# Futures Trader Tax Questions



## NAsX (12 July 2008)

Hi guys,

First of all, apologies for yet another tax thread, I've read through as many of the existing ones but just wanting to get some further clarification/confirmation of my understanding, hence this thread.

From what I've read so far, trading any futures contracts, whether AUS or international futures, the gains are taxed under ATO as long as you are a resident. If one's activities are not deemed by the ATO as carrying on a business, futures trading activities are simply taxed under CGT.?

If however, you are classified as a trader, than it is taxed as regular income and the trading expenses may be eligible for deduction for running the business. On the ATO site, it mentioned carrying on a business with share trading, I assumed that financial futures contracts also fall in the same category?

I'm in the process of tracking down a good accountant that can advise me further on this (in Brisbane, if anyone has any recommendations), in the mean time however, I know that quite a few guys on the forum trade futures extensively, I was hoping if anyone is 'running a trading business' can give some information as to how they had their 'status' certified by the ATO? ie. do you simply apply for an ABN and they conduct their verification...etc.

Thanks for any info in advance


----------



## 9Dragons (26 July 2008)

I have an idea, why dont you open the future account under overseas address, therefore it is not taxable.


----------



## korrupt_1 (26 July 2008)

9Dragons said:


> I have an idea, why dont you open the future account under overseas address, therefore it is not taxable.




interesting idea.... but wont you get taxed by the local country?


----------



## MRC & Co (26 July 2008)

Good thread.

I would imagine you would need an ABN to be classified as a 'business'............?  And then you would just be taxed at the flat business rate.

Any news on this yet NAsX?

Otherwise it is just taxed as CGT, which I don't really understand, considering it is based on your marginal tax rate and simply halved if you have held for longer than 12 months.


----------



## Trembling Hand (27 July 2008)

MRC & Co said:


> I would imagine you would need an ABN to be classified as a 'business'............? And then you would just be taxed at the flat business rate.
> 
> Any news on this yet NAsX?
> 
> Otherwise it is just taxed as CGT, which I don't really understand, considering it is based on your marginal tax rate and simply halved if you have held for longer than 12 months.




MRC their is no flat business tax rate. Their is a flat company tax of 30%. But you can have many other types of business.

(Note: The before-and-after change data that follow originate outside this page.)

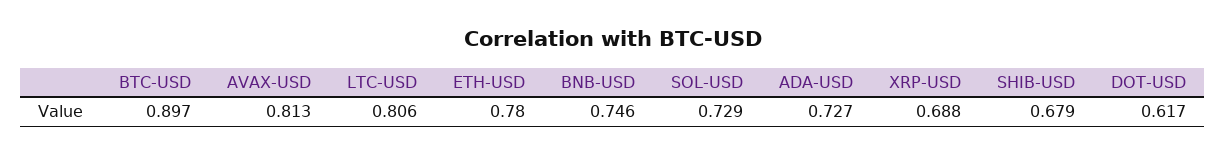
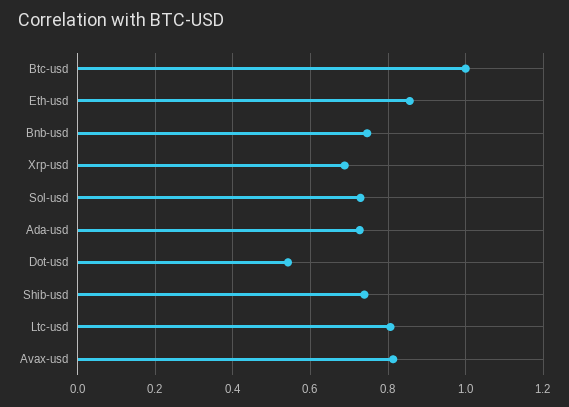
  {
-   "BTC-USD": 0.897,
+   "BTC-USD": 1,
    "AVAX-USD": 0.813,
    "LTC-USD": 0.806,
-   "ETH-USD": 0.78,
+   "ETH-USD": 0.86,
    "BNB-USD": 0.746,
    "SOL-USD": 0.729,
    "ADA-USD": 0.727,
    "XRP-USD": 0.688,
-   "SHIB-USD": 0.679,
+   "SHIB-USD": 0.74,
-   "DOT-USD": 0.617
+   "DOT-USD": 0.54
  }

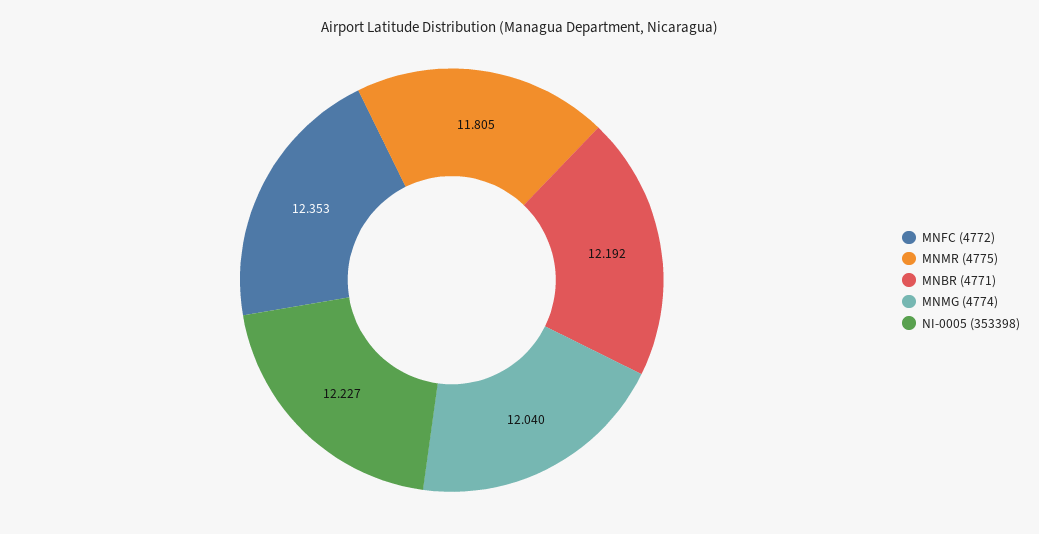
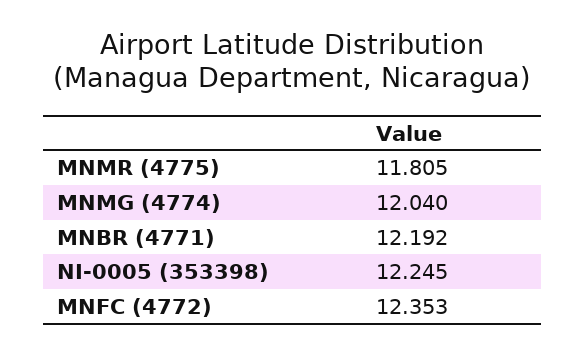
  {
    "MNFC (4772)": 12.353,
    "MNMR (4775)": 11.805,
    "MNBR (4771)": 12.192,
    "MNMG (4774)": 12.04,
-   "NI-0005 (353398)": 12.227
+   "NI-0005 (353398)": 12.245
  }

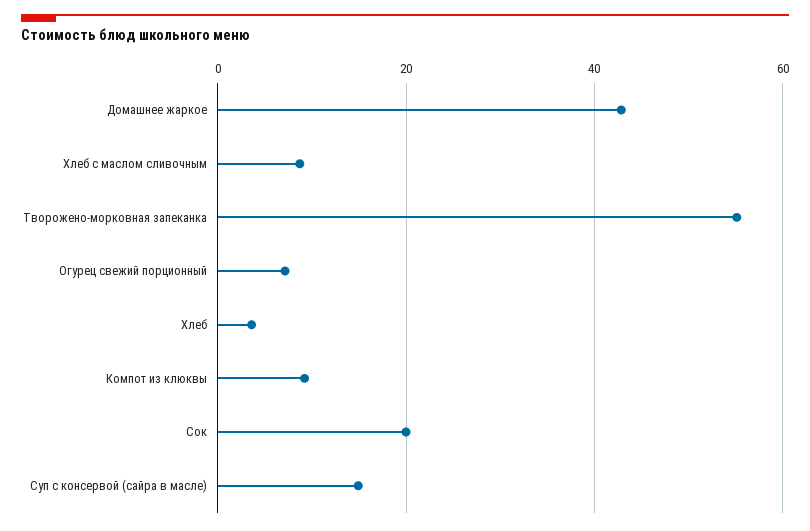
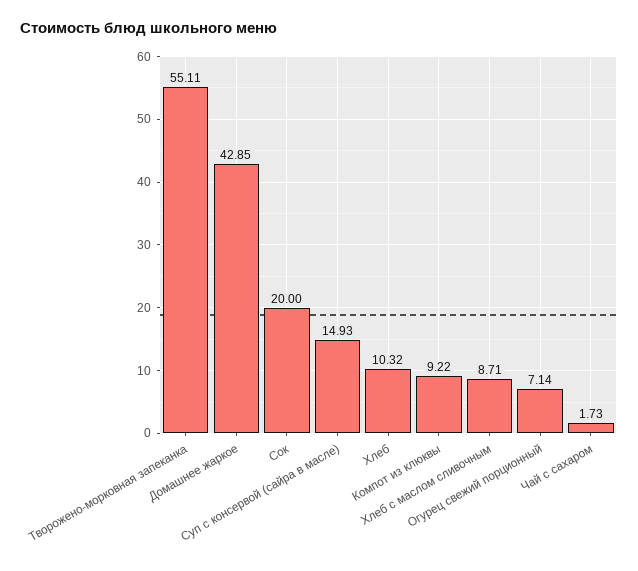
  {
    "Домашнее жаркое": 42.85,
    "Хлеб с маслом сливочным": 8.71,
    "Творожено-морковная запеканка": 55.11,
    "Огурец свежий порционный": 7.14,
-   "Хлеб": 4,
+   "Хлеб": 10.32,
    "Компот из клюквы": 9.22,
    "Сок": 20,
-   "Суп с консервой (сайра в масле)": 14.93
+   "Суп с консервой (сайра в масле)": 14.93,
+   "Чай с сахаром": 1.73
  }

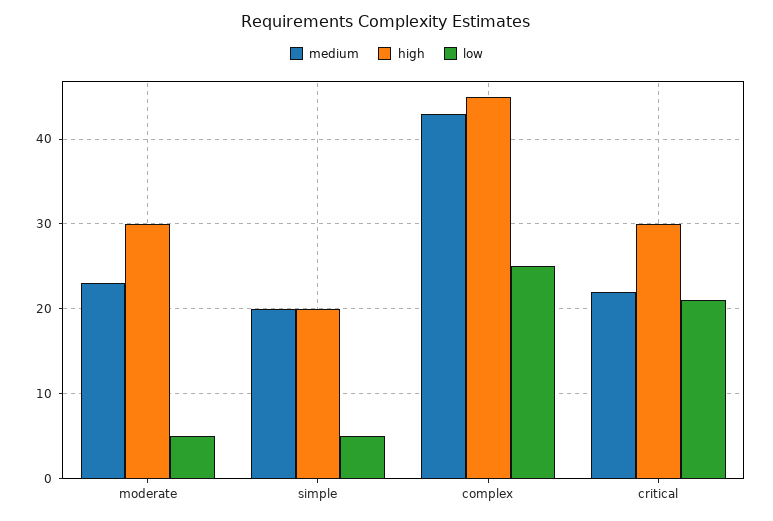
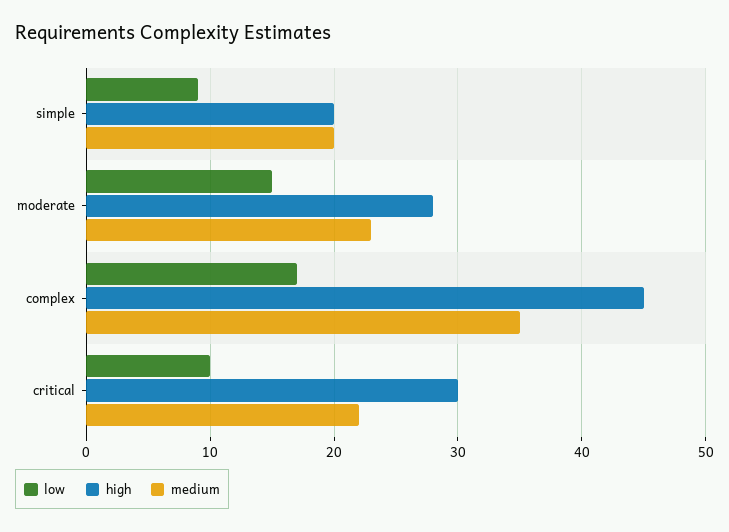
  {
    "medium": {
      "moderate": 23,
      "simple": 20,
-     "complex": 43,
+     "complex": 35,
      "critical": 22
    },
    "high": {
-     "moderate": 30,
+     "moderate": 28,
      "simple": 20,
      "complex": 45,
      "critical": 30
    },
    "low": {
-     "moderate": 5,
+     "moderate": 15,
-     "simple": 5,
+     "simple": 9,
-     "complex": 25,
+     "complex": 17,
-     "critical": 21
+     "critical": 10
    }
  }

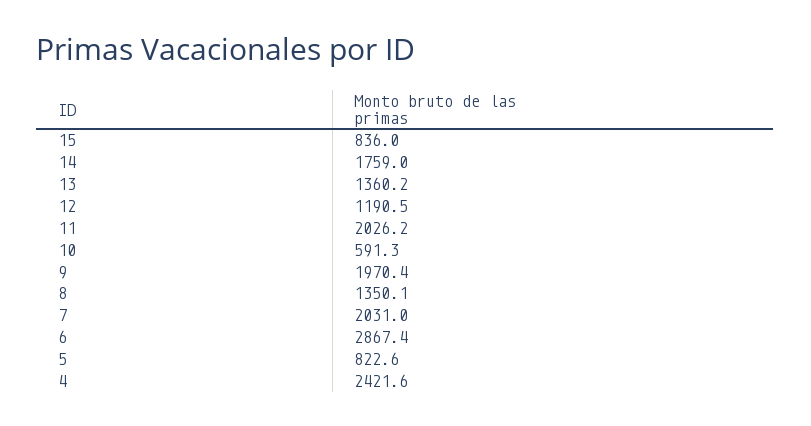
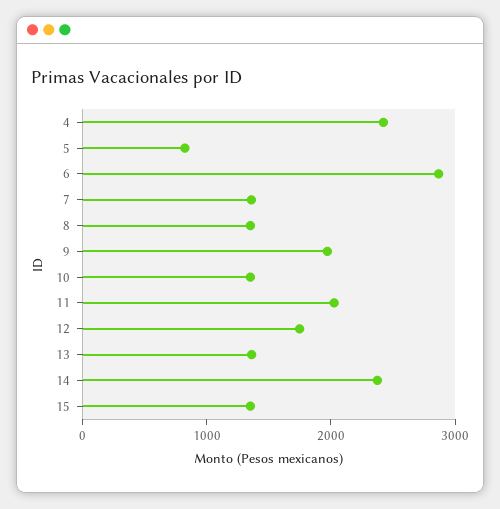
  {
-   "15": 836,
+   "15": 1400,
-   "14": 1759,
+   "14": 2400,
    "13": 1360.2,
-   "12": 1190.5,
+   "12": 1800,
    "11": 2026.2,
-   "10": 591.3,
+   "10": 1400,
    "9": 1970.4,
    "8": 1350.1,
-   "7": 2031,
+   "7": 1400,
    "6": 2867.4,
    "5": 822.6,
    "4": 2421.6
  }

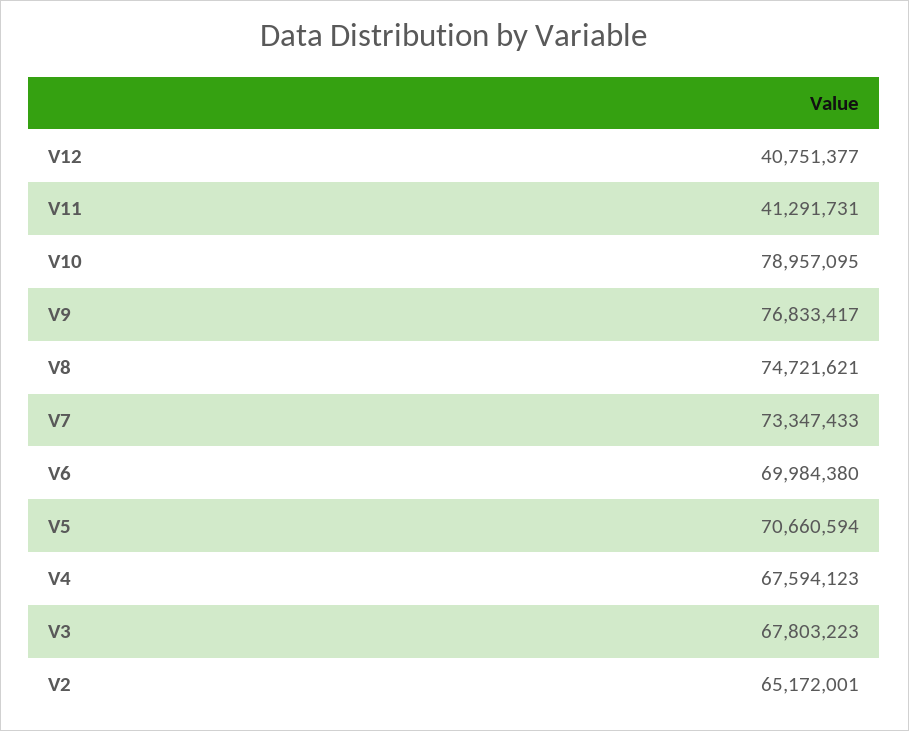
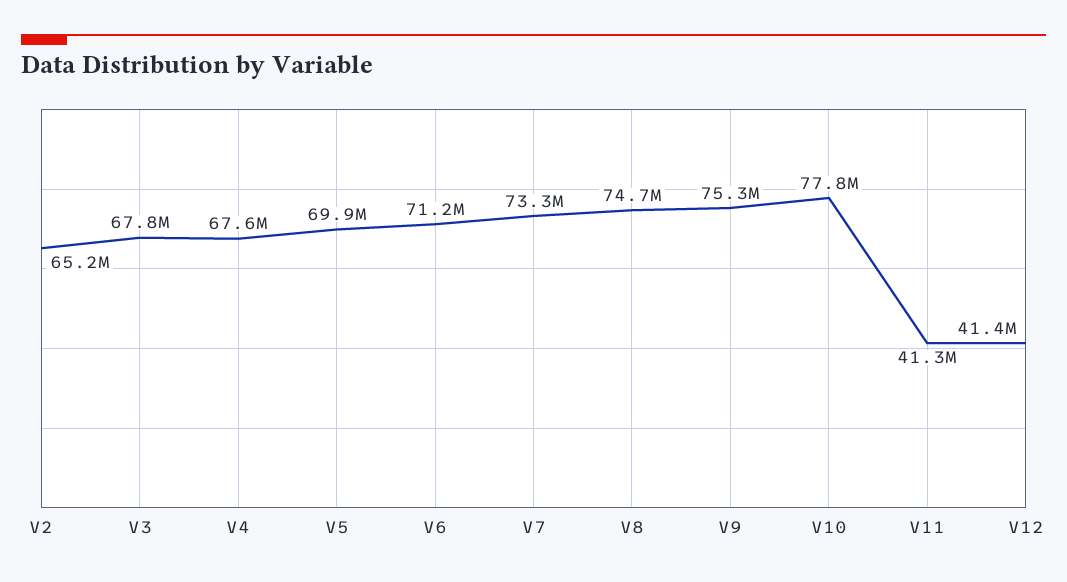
  {
-   "V12": 40751377,
+   "V12": 41400000,
    "V11": 41291731,
-   "V10": 78957095,
+   "V10": 77800000,
-   "V9": 76833417,
+   "V9": 75300000,
    "V8": 74721621,
    "V7": 73347433,
-   "V6": 69984380,
+   "V6": 71200000,
-   "V5": 70660594,
+   "V5": 69900000,
    "V4": 67594123,
    "V3": 67803223,
    "V2": 65172001
  }

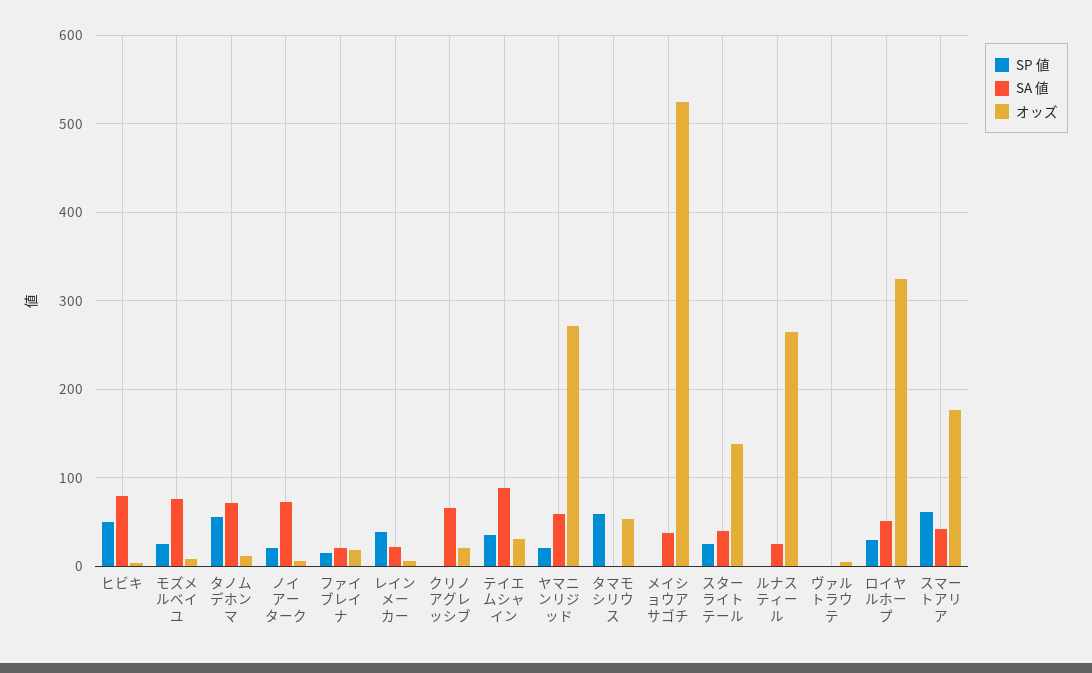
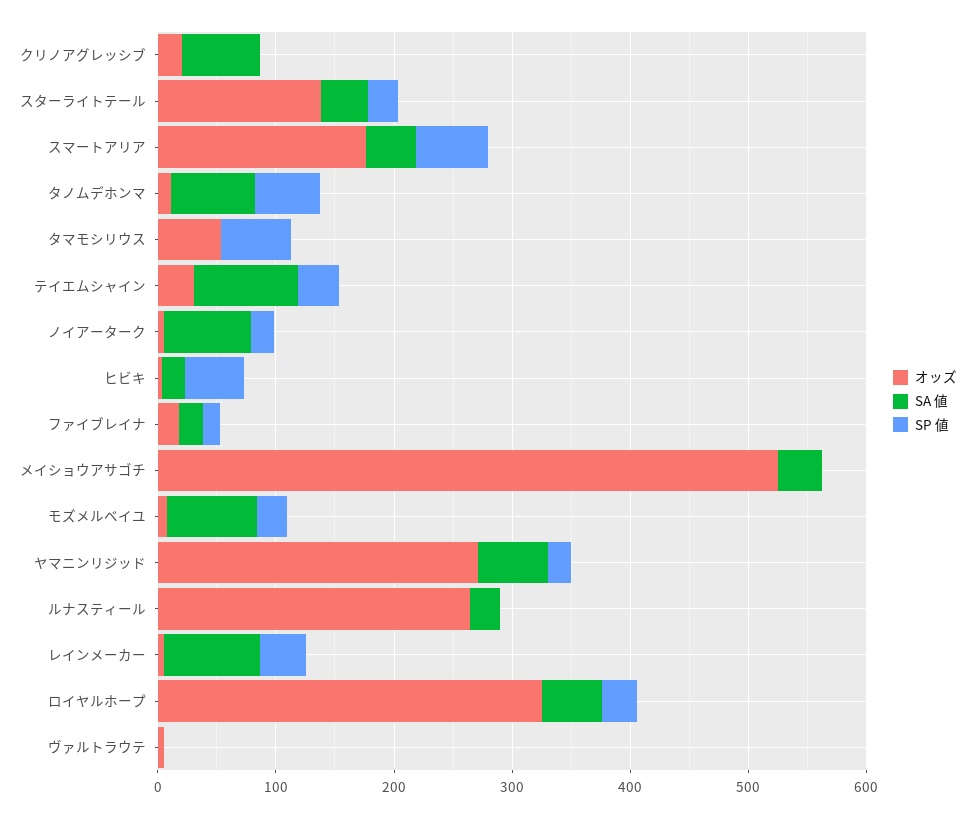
  {
    "SP 値": {
      "ヒビキ": 50,
      "モズメルベイユ": 30,
      "タノムデホンマ": 60,
      "ノイアーターク": 20,
      "ファイブレイナ": 20,
      "レインメーカー": 40,
      "クリノアグレッシブ": 0,
      "テイエムシャイン": 40,
      "ヤマニンリジッド": 20,
      "タマモシリウス": 60,
      "メイショウアサゴチ": 0,
      "スターライトテール": 30,
      "ルナスティール": 0,
      "ヴァルトラウテ": 0,
      "ロイヤルホープ": 30,
      "スマートアリア": 60
    },
    "SA 値": {
-     "ヒビキ": 80,
+     "ヒビキ": 20,
      "モズメルベイユ": 80,
      "タノムデホンマ": 70,
      "ノイアーターク": 70,
      "ファイブレイナ": 20,
-     "レインメーカー": 20,
+     "レインメーカー": 80,
      "クリノアグレッシブ": 70,
      "テイエムシャイン": 90,
      "ヤマニンリジッド": 60,
      "タマモシリウス": 0,
      "メイショウアサゴチ": 40,
      "スターライトテール": 40,
      "ルナスティール": 30,
      "ヴァルトラウテ": 0,
      "ロイヤルホープ": 50,
      "スマートアリア": 40
    },
    "オッズ": {
      "ヒビキ": 0,
      "モズメルベイユ": 10,
      "タノムデホンマ": 10,
      "ノイアーターク": 10,
      "ファイブレイナ": 20,
      "レインメーカー": 10,
      "クリノアグレッシブ": 20,
      "テイエムシャイン": 30,
      "ヤマニンリジッド": 270,
      "タマモシリウス": 50,
      "メイショウアサゴチ": 530,
      "スターライトテール": 140,
      "ルナスティール": 260,
      "ヴァルトラウテ": 10,
      "ロイヤルホープ": 330,
      "スマートアリア": 180
    }
  }

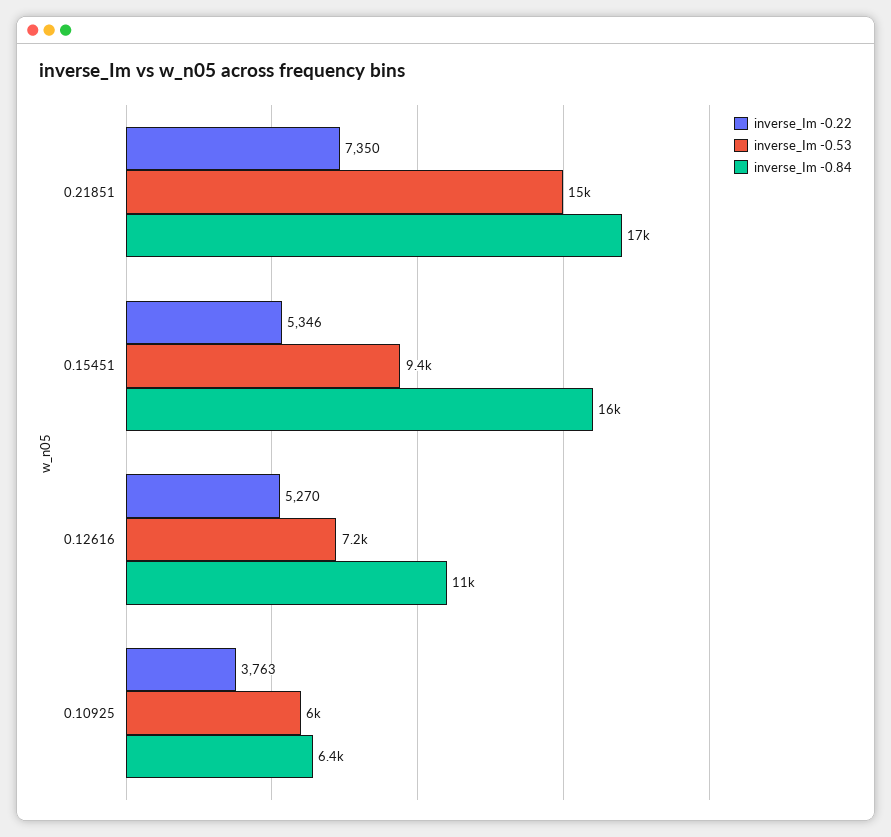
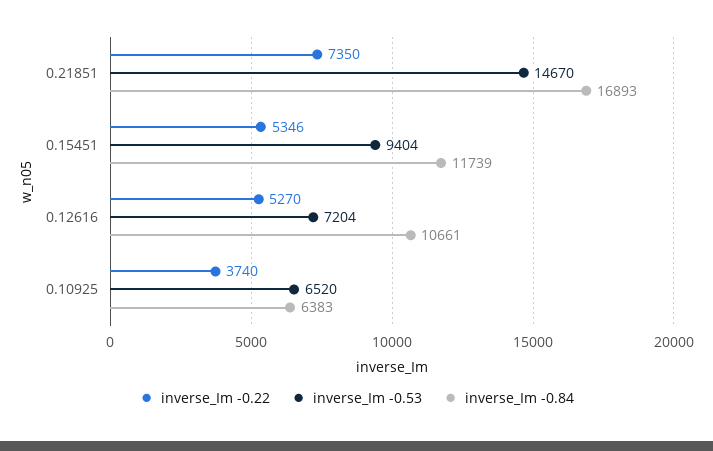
  {
    "inverse_Im -0.22": {
      "0.21851": 7350,
      "0.15451": 5346,
      "0.12616": 5270,
-     "0.10925": 3763
+     "0.10925": 3740
    },
    "inverse_Im -0.53": {
      "0.21851": 14670,
      "0.15451": 9404,
      "0.12616": 7204,
-     "0.10925": 6000
+     "0.10925": 6520
    },
    "inverse_Im -0.84": {
      "0.21851": 16893,
-     "0.15451": 16000,
+     "0.15451": 11739,
      "0.12616": 10661,
      "0.10925": 6383
    }
  }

Like sole trader, partnership and all diff types of Trusts.

An ABN is also not the diff between carrying on a business. All an ABN helps you to do is be part of the GST system.

You can be in business and just be a "sole trader" as defined by the ATO in that case all your Biz activity would be under your personal tax file number and personal Tax rates.


----------



## MRC & Co (27 July 2008)

Ah yes, thx TH, I remember all that info now on the diff business structures.  

So if ATO recognises you as a 'business', you are taxed as per usual, but can also write off expenses (such as data, equipment etc?).

Might have to try that one out with them!  Would love to be able to write off the thousands of dollars hardware I had to buy!


----------



## Trembling Hand (27 July 2008)

MRC & Co said:


> So if ATO recognises you as a 'business', you are taxed as per usual, but can also write off expenses (such as data, equipment etc?).
> 
> Might have to try that one out with them! Would love to be able to write off the thousands of dollars hardware I had to buy!




Expenses and capital equipment are Two very different things. Simplistically expenses (data, Internet, brokerage, elec, phone, rent etc) are deductions from income before tax. Capital equipment can be depreciated but the purchases are first considered profit(because you have to make money before you can buy something). You need tax advise on this one as thats a bit simplistic and I will tie myself up in bad advice if I sound like I know what the hell I'm talking about.


----------



## MRC & Co (27 July 2008)

lol, yeh, I've been trying to find a good accountant, seen a couple, but both didn't seen to know what they were talking about exactly and wouldn't even bother explaining their answers.  

Will keep searching, really need to find one who specialises with other traders, too bad they are so few and far between!


----------



## NAsX (28 July 2008)

Hi all,

Ok I've been able to get some info from the ATO recently and this is purely based on my own circumstances, so please seek your own advice. 

What I was told was that when you are not considered a trader, which is purely self-assessed, you declare your P&L just like stocks under CGT. However, if you were to self-assess and classify your trading activities as carrying on a business, then as TH mentioned you can have all different sorts of businesses, eg. sole trader, trust...etc, and if I remember correctly, they said that your tax rate would be based on the sort of business that you run (might need to verify this again), and all business expenses you will be able to deduct from income according to the specific business type.

They also mentioned that there's no set rules about who's a trader, and since it's all self-assessed, they can't give a definite answer. However, if in the event that you do get audited in a few years, you will need to provide relevant information such as trading activity logs...etc that you used to support your self-assessment.

Yes, finding a good accountant that knows this sort of business has proven to be a hard task, luckily I won't have to worry about it until next year 

Hope this helps and comments welcome!


----------



## 9Dragons (28 July 2008)

korrupt_1 said:


> interesting idea.... but wont you get taxed by the local country?




yes, I heard that NZ has no capital gain tax.
Anyone can verified this ?


----------



## amy997 (30 July 2008)

thats true, theres no capital gains tax in nz


----------



## RazzaDazzla (8 August 2008)

No CGT in NZ? so why isn't their stockmarket going bananas with traders? 

Is their any tax over their 'similar' to CGT?

Seems a little too good to be true


----------



## CanOz (8 August 2008)

RazzaDazzla said:


> No CGT in NZ? so why isn't their stockmarket going bananas with traders?
> 
> Is their any tax over their 'similar' to CGT?
> 
> Seems a little too good to be true





More importantly is there tax on capital gains made outside NZ if you reside there, in the US for example? If there is not then its just now moved to my number one desired place of residence (it was close before for the trout fishing alone).

CanOz


----------